■ **Required work**:
For the entries below, print exactly the lines between the line holding "In many cases, the" and the line holding "I think for", inclusive, and nothing else.

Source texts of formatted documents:

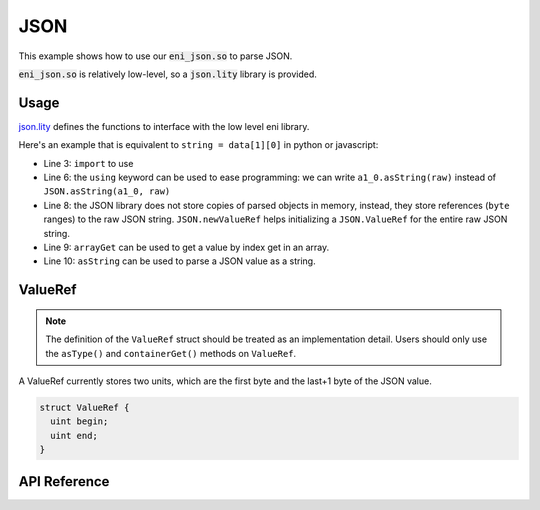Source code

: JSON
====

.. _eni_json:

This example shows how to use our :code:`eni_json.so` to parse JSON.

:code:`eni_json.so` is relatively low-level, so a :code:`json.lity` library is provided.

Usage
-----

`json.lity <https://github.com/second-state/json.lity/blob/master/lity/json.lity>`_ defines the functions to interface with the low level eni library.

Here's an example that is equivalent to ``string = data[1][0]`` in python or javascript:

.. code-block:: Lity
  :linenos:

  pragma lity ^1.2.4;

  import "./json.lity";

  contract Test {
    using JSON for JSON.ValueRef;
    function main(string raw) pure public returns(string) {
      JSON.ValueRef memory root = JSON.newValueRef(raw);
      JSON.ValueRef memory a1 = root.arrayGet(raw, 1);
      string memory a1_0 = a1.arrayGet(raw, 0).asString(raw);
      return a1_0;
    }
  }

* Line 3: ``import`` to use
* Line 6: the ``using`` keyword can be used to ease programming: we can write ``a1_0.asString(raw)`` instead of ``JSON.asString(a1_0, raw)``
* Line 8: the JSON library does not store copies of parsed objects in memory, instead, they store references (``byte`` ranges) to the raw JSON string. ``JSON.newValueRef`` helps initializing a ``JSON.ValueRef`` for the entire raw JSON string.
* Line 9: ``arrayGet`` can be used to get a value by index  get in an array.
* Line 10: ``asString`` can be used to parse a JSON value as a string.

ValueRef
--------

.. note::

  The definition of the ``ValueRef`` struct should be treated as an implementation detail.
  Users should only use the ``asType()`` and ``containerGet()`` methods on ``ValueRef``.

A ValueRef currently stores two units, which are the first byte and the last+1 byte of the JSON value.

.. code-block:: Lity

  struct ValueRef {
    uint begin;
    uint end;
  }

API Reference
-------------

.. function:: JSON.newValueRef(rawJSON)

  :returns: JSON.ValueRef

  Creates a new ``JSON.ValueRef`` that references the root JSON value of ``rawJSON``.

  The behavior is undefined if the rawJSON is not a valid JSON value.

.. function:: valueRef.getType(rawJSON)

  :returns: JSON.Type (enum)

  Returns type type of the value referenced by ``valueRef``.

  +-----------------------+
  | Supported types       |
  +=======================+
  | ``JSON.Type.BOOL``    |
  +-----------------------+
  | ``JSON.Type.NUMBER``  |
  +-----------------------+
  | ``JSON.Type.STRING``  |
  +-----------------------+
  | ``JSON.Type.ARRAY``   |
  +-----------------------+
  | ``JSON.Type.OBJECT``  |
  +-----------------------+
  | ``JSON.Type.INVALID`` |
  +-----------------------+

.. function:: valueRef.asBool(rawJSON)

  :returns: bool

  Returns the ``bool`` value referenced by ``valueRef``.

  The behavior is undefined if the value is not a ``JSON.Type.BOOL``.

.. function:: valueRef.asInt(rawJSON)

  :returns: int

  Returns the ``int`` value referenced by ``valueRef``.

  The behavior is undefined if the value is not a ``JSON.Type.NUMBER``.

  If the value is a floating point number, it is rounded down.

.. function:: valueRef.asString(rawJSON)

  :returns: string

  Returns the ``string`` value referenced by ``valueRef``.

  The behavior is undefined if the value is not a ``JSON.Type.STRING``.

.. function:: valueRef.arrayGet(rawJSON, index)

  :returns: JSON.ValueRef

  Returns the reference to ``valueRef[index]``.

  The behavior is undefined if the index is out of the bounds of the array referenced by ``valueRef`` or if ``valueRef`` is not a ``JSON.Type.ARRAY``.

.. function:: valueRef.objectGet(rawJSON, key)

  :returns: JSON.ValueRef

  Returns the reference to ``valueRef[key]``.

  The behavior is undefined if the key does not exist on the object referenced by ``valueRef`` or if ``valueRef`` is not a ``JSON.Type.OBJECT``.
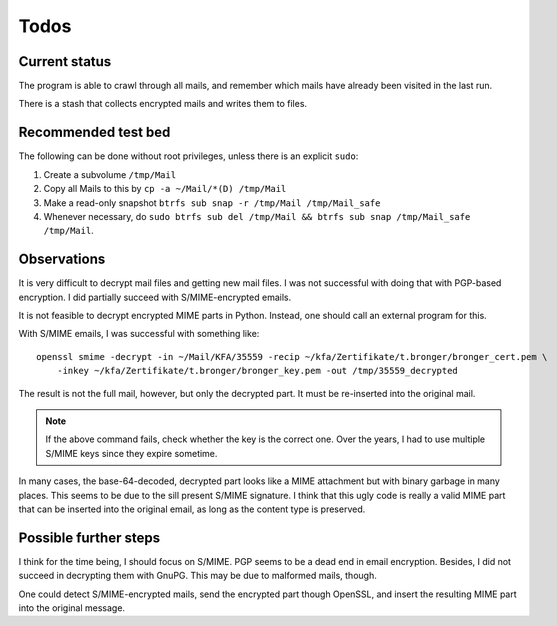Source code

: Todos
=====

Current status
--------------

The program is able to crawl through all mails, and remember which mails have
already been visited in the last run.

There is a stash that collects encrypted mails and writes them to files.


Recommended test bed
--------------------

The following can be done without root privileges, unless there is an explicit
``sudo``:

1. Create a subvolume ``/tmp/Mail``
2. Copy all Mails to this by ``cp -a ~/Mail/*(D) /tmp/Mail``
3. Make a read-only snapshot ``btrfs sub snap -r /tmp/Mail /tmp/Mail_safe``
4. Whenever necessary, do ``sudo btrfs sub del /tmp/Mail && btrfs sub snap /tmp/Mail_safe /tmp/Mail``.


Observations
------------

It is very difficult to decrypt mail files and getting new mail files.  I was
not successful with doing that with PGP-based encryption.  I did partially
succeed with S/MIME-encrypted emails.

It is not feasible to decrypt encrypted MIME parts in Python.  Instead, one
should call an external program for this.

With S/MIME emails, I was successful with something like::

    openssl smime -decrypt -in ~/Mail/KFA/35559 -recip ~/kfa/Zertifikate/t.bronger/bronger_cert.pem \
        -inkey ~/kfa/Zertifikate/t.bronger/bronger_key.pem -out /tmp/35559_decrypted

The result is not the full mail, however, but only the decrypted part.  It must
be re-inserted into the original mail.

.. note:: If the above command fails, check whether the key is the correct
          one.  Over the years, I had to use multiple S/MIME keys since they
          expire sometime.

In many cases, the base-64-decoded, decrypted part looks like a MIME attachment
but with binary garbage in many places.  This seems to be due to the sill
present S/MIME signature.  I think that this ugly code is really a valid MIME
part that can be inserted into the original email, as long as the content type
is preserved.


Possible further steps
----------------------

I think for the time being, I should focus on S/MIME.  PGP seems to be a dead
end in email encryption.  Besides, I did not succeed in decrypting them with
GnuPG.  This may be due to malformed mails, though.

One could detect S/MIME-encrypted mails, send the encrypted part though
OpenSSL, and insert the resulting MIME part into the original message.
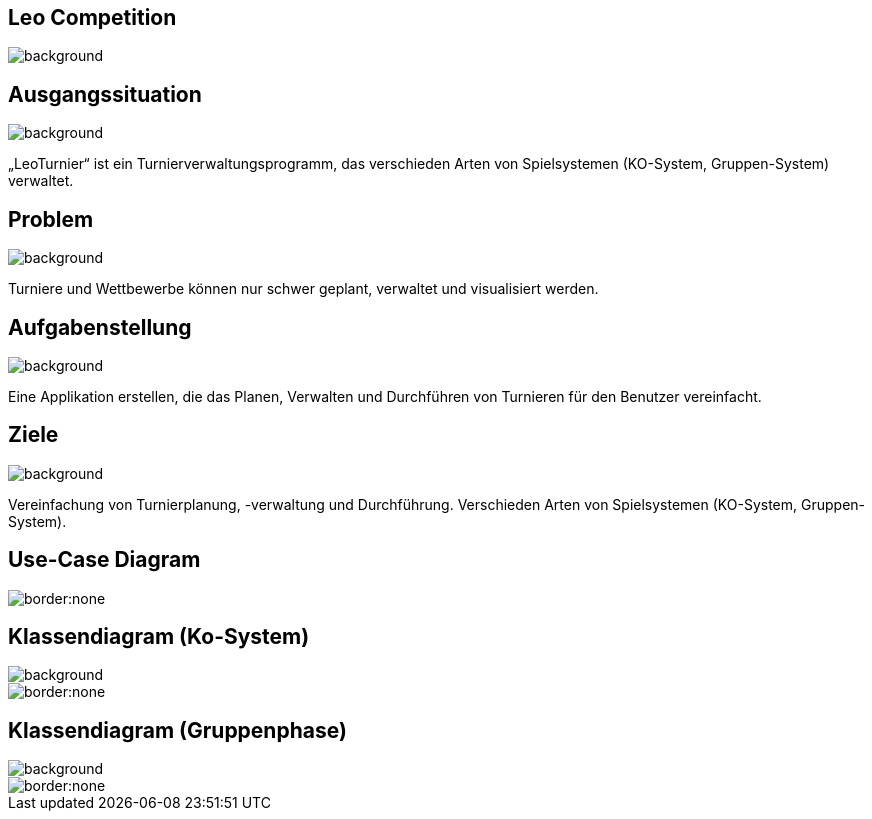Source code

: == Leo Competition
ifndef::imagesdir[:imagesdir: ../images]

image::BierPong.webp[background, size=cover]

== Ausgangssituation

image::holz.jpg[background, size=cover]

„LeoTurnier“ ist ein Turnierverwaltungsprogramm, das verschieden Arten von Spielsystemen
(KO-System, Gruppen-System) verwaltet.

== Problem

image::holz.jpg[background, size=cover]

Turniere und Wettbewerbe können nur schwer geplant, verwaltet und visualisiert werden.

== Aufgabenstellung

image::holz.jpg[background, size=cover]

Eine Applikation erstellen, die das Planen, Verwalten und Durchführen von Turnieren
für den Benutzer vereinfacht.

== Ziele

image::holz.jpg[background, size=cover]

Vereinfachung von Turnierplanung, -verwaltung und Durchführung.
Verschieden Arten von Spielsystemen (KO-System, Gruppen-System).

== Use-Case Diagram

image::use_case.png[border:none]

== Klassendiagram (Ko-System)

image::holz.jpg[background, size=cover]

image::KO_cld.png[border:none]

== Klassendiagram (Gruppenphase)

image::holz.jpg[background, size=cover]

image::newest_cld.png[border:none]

==

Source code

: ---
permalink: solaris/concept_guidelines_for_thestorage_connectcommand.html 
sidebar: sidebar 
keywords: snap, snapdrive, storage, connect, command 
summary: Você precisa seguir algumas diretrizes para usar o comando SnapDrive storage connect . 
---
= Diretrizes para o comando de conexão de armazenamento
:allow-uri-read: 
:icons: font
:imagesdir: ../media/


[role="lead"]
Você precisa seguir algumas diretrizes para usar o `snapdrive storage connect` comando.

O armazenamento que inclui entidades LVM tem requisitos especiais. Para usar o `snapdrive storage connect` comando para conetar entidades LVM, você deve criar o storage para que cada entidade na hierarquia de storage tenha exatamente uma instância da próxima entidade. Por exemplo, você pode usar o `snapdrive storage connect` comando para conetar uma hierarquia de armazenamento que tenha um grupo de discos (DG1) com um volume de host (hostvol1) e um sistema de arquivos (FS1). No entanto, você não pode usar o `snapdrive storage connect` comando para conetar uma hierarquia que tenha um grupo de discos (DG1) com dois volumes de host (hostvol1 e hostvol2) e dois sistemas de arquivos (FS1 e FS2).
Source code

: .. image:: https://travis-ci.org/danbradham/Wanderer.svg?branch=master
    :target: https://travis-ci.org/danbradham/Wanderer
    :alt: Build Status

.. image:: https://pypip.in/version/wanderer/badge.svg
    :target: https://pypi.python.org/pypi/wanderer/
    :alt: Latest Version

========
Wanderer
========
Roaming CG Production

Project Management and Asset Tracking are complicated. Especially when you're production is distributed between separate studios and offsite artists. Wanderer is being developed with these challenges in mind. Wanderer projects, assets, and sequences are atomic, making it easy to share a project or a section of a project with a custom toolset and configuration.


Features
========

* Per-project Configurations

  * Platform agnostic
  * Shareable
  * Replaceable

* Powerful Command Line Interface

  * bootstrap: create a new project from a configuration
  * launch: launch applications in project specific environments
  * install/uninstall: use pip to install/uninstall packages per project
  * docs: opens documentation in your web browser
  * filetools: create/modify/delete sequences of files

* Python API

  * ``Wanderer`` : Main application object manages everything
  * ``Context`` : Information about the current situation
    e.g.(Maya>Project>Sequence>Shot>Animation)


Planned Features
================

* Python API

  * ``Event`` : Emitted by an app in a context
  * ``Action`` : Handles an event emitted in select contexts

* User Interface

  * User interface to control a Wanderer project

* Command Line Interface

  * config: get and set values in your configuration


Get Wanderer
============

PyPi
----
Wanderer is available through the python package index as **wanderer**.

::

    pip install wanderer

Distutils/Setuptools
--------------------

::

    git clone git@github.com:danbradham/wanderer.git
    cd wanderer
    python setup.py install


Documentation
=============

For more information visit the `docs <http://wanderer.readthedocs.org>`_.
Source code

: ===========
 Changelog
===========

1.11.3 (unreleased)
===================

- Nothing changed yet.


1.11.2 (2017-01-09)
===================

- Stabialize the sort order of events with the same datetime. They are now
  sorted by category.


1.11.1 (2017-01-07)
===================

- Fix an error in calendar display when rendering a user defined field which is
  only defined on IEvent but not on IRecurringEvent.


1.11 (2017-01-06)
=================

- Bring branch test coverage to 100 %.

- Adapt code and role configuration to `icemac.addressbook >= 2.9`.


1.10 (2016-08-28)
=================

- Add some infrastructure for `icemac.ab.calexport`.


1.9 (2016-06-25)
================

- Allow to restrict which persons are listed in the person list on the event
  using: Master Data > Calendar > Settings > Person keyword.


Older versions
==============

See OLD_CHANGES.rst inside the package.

---

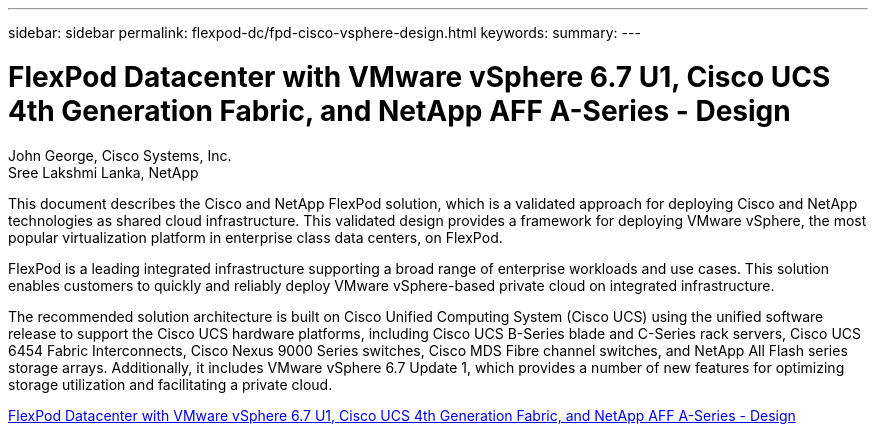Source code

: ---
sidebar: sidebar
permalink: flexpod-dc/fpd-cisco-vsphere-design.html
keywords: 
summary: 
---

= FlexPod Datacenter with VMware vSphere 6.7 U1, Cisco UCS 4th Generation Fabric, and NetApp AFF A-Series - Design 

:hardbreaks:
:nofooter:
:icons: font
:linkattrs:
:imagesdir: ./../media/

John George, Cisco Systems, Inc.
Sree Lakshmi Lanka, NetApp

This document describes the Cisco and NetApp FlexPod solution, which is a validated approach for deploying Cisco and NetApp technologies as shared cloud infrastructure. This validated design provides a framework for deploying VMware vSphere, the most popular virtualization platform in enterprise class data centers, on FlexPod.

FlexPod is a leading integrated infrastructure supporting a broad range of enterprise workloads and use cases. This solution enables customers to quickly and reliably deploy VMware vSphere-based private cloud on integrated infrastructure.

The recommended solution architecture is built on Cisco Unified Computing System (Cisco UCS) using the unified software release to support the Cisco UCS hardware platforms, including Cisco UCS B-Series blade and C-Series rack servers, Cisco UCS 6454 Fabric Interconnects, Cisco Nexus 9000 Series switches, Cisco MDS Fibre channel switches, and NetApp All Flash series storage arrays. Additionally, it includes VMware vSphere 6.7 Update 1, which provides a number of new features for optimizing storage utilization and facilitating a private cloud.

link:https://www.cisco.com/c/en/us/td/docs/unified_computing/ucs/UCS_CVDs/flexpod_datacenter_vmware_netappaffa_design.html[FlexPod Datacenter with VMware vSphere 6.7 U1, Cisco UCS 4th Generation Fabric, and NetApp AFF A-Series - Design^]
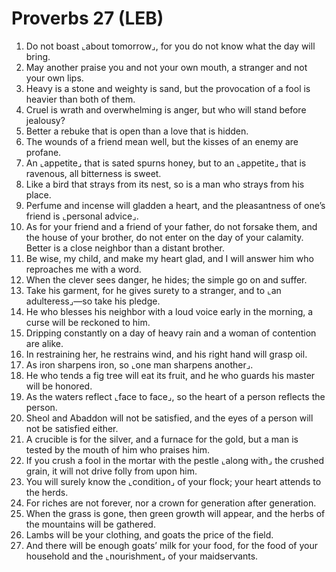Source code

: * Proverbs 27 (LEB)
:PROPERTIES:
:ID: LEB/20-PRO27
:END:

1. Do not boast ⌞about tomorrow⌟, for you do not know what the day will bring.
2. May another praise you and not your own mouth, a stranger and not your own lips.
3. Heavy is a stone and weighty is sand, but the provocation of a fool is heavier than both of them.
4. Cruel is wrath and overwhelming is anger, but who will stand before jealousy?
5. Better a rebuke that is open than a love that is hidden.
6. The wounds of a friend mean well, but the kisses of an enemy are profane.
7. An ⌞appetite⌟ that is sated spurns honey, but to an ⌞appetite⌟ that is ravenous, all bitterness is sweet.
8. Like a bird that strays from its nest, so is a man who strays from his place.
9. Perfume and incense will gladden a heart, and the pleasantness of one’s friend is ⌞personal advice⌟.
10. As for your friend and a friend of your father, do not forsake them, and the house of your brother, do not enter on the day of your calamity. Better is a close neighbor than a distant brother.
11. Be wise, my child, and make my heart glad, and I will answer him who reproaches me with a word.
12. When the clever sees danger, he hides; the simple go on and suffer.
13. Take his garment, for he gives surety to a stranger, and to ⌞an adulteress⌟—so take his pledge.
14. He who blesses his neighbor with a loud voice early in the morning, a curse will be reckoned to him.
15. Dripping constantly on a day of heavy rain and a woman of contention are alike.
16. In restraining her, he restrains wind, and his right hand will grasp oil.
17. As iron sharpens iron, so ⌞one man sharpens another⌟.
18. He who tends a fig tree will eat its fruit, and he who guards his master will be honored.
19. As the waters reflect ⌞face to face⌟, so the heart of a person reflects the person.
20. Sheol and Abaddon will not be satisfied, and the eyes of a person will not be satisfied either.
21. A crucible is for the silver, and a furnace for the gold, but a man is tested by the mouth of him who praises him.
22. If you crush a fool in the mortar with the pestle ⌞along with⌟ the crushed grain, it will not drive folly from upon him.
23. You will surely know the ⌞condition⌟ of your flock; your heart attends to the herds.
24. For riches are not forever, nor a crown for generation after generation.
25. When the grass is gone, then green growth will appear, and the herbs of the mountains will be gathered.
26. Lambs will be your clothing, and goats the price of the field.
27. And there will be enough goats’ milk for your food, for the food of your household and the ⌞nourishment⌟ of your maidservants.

■ **Response area**:
In many cases, the base-64-decoded, decrypted part looks like a MIME attachment
but with binary garbage in many places.  This seems to be due to the sill
present S/MIME signature.  I think that this ugly code is really a valid MIME
part that can be inserted into the original email, as long as the content type
is preserved.


Possible further steps
----------------------

I think for the time being, I should focus on S/MIME.  PGP seems to be a dead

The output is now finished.